┌─ Data extracts
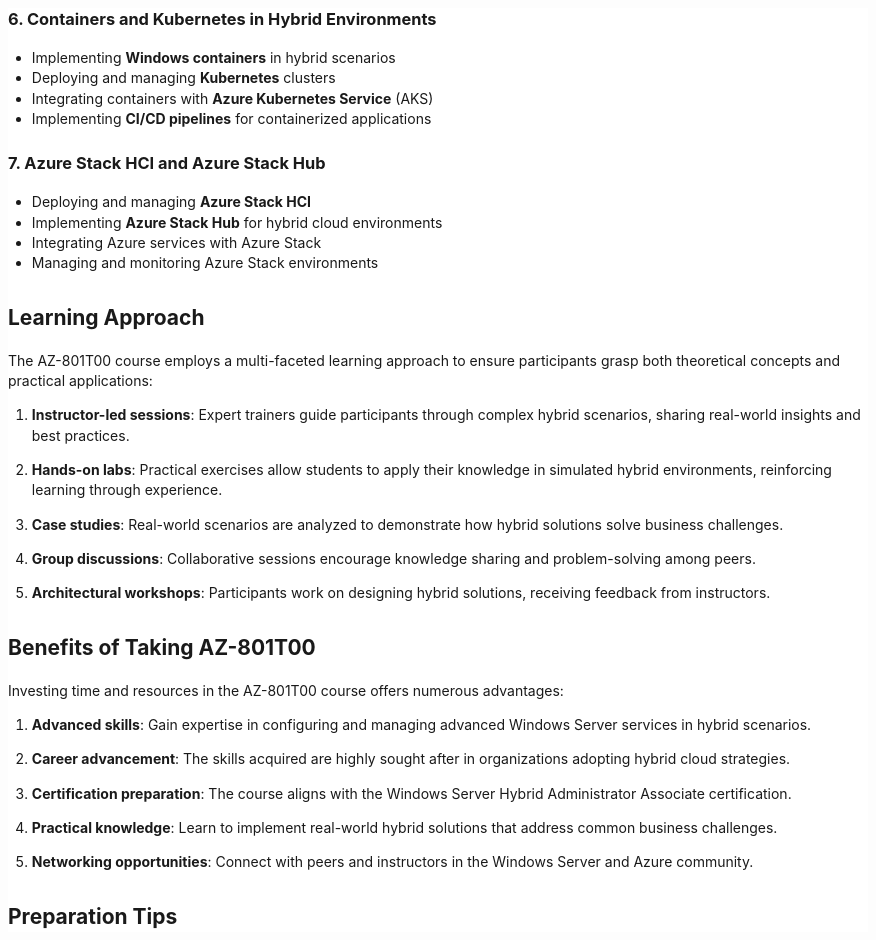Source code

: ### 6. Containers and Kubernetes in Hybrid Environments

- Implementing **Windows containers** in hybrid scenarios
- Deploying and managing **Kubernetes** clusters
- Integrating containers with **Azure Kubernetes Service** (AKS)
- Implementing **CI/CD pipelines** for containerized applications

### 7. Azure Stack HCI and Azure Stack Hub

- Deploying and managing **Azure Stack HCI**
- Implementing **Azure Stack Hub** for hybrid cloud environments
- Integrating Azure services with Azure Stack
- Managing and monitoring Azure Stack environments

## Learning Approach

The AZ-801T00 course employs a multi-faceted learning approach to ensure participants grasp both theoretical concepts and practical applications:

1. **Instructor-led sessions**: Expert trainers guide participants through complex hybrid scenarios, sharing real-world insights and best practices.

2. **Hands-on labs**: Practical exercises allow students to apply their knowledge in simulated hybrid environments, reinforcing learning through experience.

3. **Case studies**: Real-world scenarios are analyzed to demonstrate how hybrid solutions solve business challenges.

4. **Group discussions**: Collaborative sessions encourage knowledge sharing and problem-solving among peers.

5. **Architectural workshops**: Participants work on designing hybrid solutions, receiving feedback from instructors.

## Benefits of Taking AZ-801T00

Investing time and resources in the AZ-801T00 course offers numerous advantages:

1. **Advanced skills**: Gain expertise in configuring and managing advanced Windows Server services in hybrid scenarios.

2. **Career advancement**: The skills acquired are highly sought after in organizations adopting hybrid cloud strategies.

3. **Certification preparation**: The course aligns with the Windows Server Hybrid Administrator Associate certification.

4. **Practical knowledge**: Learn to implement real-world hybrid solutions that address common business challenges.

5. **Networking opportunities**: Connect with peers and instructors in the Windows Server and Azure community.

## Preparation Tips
└─
** Exercise **
All that is needed is the exact run of lines above from the line containing "3. **Case studies**: Real-world" through the line containing "4. **Group discussions**: Collaborative", both of them included.

** Task output **
3. **Case studies**: Real-world scenarios are analyzed to demonstrate how hybrid solutions solve business challenges.

4. **Group discussions**: Collaborative sessions encourage knowledge sharing and problem-solving among peers.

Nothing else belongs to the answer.